**Data supplied**
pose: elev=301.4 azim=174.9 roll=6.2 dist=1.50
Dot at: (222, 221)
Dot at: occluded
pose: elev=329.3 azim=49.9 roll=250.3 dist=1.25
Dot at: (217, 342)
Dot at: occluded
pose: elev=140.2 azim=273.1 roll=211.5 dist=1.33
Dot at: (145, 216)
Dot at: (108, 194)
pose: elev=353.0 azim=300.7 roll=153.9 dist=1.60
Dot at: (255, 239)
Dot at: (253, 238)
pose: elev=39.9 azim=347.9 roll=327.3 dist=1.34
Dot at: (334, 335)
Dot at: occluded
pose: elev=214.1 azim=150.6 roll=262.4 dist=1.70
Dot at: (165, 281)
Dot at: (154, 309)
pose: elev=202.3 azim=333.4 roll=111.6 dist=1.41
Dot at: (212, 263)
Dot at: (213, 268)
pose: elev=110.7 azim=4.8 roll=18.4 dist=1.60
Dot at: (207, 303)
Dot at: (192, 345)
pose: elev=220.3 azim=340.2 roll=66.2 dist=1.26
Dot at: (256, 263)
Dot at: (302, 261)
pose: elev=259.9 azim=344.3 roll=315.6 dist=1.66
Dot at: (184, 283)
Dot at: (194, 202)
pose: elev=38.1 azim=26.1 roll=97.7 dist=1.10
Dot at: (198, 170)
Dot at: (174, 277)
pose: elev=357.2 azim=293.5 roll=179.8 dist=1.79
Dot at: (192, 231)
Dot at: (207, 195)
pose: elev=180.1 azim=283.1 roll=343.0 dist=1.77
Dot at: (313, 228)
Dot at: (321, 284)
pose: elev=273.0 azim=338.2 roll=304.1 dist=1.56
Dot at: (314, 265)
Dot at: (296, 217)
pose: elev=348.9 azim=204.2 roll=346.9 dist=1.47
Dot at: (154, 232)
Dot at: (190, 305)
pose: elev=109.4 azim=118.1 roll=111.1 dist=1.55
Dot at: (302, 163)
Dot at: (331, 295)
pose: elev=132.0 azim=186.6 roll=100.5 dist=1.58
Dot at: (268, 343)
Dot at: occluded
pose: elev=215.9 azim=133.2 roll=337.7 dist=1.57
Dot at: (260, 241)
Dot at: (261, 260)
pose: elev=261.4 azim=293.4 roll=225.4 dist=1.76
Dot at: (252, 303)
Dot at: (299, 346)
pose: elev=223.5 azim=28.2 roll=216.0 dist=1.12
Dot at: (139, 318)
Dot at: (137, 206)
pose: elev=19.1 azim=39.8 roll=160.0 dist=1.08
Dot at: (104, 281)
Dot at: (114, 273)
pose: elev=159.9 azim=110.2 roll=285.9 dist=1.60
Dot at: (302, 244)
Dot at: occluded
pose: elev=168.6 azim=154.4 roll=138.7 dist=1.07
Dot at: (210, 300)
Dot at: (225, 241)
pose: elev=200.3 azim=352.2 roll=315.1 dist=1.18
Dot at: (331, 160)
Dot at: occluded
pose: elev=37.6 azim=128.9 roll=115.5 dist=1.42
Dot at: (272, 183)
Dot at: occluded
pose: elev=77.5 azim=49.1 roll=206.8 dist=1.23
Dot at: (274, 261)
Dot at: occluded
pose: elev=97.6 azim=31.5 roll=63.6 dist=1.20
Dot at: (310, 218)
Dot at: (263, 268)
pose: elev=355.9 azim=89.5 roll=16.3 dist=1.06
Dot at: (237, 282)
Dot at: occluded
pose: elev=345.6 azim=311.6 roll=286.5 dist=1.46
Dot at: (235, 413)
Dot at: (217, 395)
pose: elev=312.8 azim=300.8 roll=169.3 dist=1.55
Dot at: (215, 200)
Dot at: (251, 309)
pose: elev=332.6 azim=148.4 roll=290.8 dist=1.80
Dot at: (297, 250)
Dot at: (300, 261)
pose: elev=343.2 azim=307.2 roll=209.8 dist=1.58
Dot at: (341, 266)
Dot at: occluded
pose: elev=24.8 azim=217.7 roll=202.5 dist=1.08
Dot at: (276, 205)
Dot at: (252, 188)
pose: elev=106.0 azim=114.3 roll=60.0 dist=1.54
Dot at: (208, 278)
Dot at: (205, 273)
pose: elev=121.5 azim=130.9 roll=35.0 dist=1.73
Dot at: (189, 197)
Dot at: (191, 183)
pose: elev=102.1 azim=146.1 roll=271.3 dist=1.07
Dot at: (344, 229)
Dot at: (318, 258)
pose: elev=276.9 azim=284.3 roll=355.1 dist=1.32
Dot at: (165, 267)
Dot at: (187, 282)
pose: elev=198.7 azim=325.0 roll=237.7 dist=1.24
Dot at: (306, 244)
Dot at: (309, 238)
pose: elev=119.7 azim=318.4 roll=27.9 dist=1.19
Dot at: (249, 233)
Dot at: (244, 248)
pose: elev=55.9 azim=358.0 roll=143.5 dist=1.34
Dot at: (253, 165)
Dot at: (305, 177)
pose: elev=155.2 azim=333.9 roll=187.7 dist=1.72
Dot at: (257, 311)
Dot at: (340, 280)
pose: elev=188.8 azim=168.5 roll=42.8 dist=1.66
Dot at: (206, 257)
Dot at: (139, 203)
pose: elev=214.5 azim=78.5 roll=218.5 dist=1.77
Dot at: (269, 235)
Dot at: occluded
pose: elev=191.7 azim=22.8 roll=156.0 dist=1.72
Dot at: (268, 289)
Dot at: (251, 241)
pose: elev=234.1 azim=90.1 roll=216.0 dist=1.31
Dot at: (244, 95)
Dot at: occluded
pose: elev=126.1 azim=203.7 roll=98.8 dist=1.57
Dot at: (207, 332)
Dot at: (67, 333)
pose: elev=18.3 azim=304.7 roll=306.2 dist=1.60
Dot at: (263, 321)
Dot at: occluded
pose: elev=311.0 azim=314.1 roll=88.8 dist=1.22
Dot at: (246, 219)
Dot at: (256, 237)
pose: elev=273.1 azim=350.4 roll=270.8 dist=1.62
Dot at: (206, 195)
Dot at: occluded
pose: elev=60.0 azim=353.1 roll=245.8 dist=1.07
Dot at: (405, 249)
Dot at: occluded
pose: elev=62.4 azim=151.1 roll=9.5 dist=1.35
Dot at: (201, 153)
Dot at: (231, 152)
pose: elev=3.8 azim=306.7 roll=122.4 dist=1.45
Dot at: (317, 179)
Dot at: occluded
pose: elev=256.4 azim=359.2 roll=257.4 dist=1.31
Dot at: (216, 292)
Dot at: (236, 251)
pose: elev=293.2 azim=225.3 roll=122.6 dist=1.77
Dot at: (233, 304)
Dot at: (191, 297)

**Problem details**
Copy out every line of the material above verbatim.

**Reply to the task**
pose: elev=301.4 azim=174.9 roll=6.2 dist=1.50
Dot at: (222, 221)
Dot at: occluded
pose: elev=329.3 azim=49.9 roll=250.3 dist=1.25
Dot at: (217, 342)
Dot at: occluded
pose: elev=140.2 azim=273.1 roll=211.5 dist=1.33
Dot at: (145, 216)
Dot at: (108, 194)
pose: elev=353.0 azim=300.7 roll=153.9 dist=1.60
Dot at: (255, 239)
Dot at: (253, 238)
pose: elev=39.9 azim=347.9 roll=327.3 dist=1.34
Dot at: (334, 335)
Dot at: occluded
pose: elev=214.1 azim=150.6 roll=262.4 dist=1.70
Dot at: (165, 281)
Dot at: (154, 309)
pose: elev=202.3 azim=333.4 roll=111.6 dist=1.41
Dot at: (212, 263)
Dot at: (213, 268)
pose: elev=110.7 azim=4.8 roll=18.4 dist=1.60
Dot at: (207, 303)
Dot at: (192, 345)
pose: elev=220.3 azim=340.2 roll=66.2 dist=1.26
Dot at: (256, 263)
Dot at: (302, 261)
pose: elev=259.9 azim=344.3 roll=315.6 dist=1.66
Dot at: (184, 283)
Dot at: (194, 202)
pose: elev=38.1 azim=26.1 roll=97.7 dist=1.10
Dot at: (198, 170)
Dot at: (174, 277)
pose: elev=357.2 azim=293.5 roll=179.8 dist=1.79
Dot at: (192, 231)
Dot at: (207, 195)
pose: elev=180.1 azim=283.1 roll=343.0 dist=1.77
Dot at: (313, 228)
Dot at: (321, 284)
pose: elev=273.0 azim=338.2 roll=304.1 dist=1.56
Dot at: (314, 265)
Dot at: (296, 217)
pose: elev=348.9 azim=204.2 roll=346.9 dist=1.47
Dot at: (154, 232)
Dot at: (190, 305)
pose: elev=109.4 azim=118.1 roll=111.1 dist=1.55
Dot at: (302, 163)
Dot at: (331, 295)
pose: elev=132.0 azim=186.6 roll=100.5 dist=1.58
Dot at: (268, 343)
Dot at: occluded
pose: elev=215.9 azim=133.2 roll=337.7 dist=1.57
Dot at: (260, 241)
Dot at: (261, 260)
pose: elev=261.4 azim=293.4 roll=225.4 dist=1.76
Dot at: (252, 303)
Dot at: (299, 346)
pose: elev=223.5 azim=28.2 roll=216.0 dist=1.12
Dot at: (139, 318)
Dot at: (137, 206)
pose: elev=19.1 azim=39.8 roll=160.0 dist=1.08
Dot at: (104, 281)
Dot at: (114, 273)
pose: elev=159.9 azim=110.2 roll=285.9 dist=1.60
Dot at: (302, 244)
Dot at: occluded
pose: elev=168.6 azim=154.4 roll=138.7 dist=1.07
Dot at: (210, 300)
Dot at: (225, 241)
pose: elev=200.3 azim=352.2 roll=315.1 dist=1.18
Dot at: (331, 160)
Dot at: occluded
pose: elev=37.6 azim=128.9 roll=115.5 dist=1.42
Dot at: (272, 183)
Dot at: occluded
pose: elev=77.5 azim=49.1 roll=206.8 dist=1.23
Dot at: (274, 261)
Dot at: occluded
pose: elev=97.6 azim=31.5 roll=63.6 dist=1.20
Dot at: (310, 218)
Dot at: (263, 268)
pose: elev=355.9 azim=89.5 roll=16.3 dist=1.06
Dot at: (237, 282)
Dot at: occluded
pose: elev=345.6 azim=311.6 roll=286.5 dist=1.46
Dot at: (235, 413)
Dot at: (217, 395)
pose: elev=312.8 azim=300.8 roll=169.3 dist=1.55
Dot at: (215, 200)
Dot at: (251, 309)
pose: elev=332.6 azim=148.4 roll=290.8 dist=1.80
Dot at: (297, 250)
Dot at: (300, 261)
pose: elev=343.2 azim=307.2 roll=209.8 dist=1.58
Dot at: (341, 266)
Dot at: occluded
pose: elev=24.8 azim=217.7 roll=202.5 dist=1.08
Dot at: (276, 205)
Dot at: (252, 188)
pose: elev=106.0 azim=114.3 roll=60.0 dist=1.54
Dot at: (208, 278)
Dot at: (205, 273)
pose: elev=121.5 azim=130.9 roll=35.0 dist=1.73
Dot at: (189, 197)
Dot at: (191, 183)
pose: elev=102.1 azim=146.1 roll=271.3 dist=1.07
Dot at: (344, 229)
Dot at: (318, 258)
pose: elev=276.9 azim=284.3 roll=355.1 dist=1.32
Dot at: (165, 267)
Dot at: (187, 282)
pose: elev=198.7 azim=325.0 roll=237.7 dist=1.24
Dot at: (306, 244)
Dot at: (309, 238)
pose: elev=119.7 azim=318.4 roll=27.9 dist=1.19
Dot at: (249, 233)
Dot at: (244, 248)
pose: elev=55.9 azim=358.0 roll=143.5 dist=1.34
Dot at: (253, 165)
Dot at: (305, 177)
pose: elev=155.2 azim=333.9 roll=187.7 dist=1.72
Dot at: (257, 311)
Dot at: (340, 280)
pose: elev=188.8 azim=168.5 roll=42.8 dist=1.66
Dot at: (206, 257)
Dot at: (139, 203)
pose: elev=214.5 azim=78.5 roll=218.5 dist=1.77
Dot at: (269, 235)
Dot at: occluded
pose: elev=191.7 azim=22.8 roll=156.0 dist=1.72
Dot at: (268, 289)
Dot at: (251, 241)
pose: elev=234.1 azim=90.1 roll=216.0 dist=1.31
Dot at: (244, 95)
Dot at: occluded
pose: elev=126.1 azim=203.7 roll=98.8 dist=1.57
Dot at: (207, 332)
Dot at: (67, 333)
pose: elev=18.3 azim=304.7 roll=306.2 dist=1.60
Dot at: (263, 321)
Dot at: occluded
pose: elev=311.0 azim=314.1 roll=88.8 dist=1.22
Dot at: (246, 219)
Dot at: (256, 237)
pose: elev=273.1 azim=350.4 roll=270.8 dist=1.62
Dot at: (206, 195)
Dot at: occluded
pose: elev=60.0 azim=353.1 roll=245.8 dist=1.07
Dot at: (405, 249)
Dot at: occluded
pose: elev=62.4 azim=151.1 roll=9.5 dist=1.35
Dot at: (201, 153)
Dot at: (231, 152)
pose: elev=3.8 azim=306.7 roll=122.4 dist=1.45
Dot at: (317, 179)
Dot at: occluded
pose: elev=256.4 azim=359.2 roll=257.4 dist=1.31
Dot at: (216, 292)
Dot at: (236, 251)
pose: elev=293.2 azim=225.3 roll=122.6 dist=1.77
Dot at: (233, 304)
Dot at: (191, 297)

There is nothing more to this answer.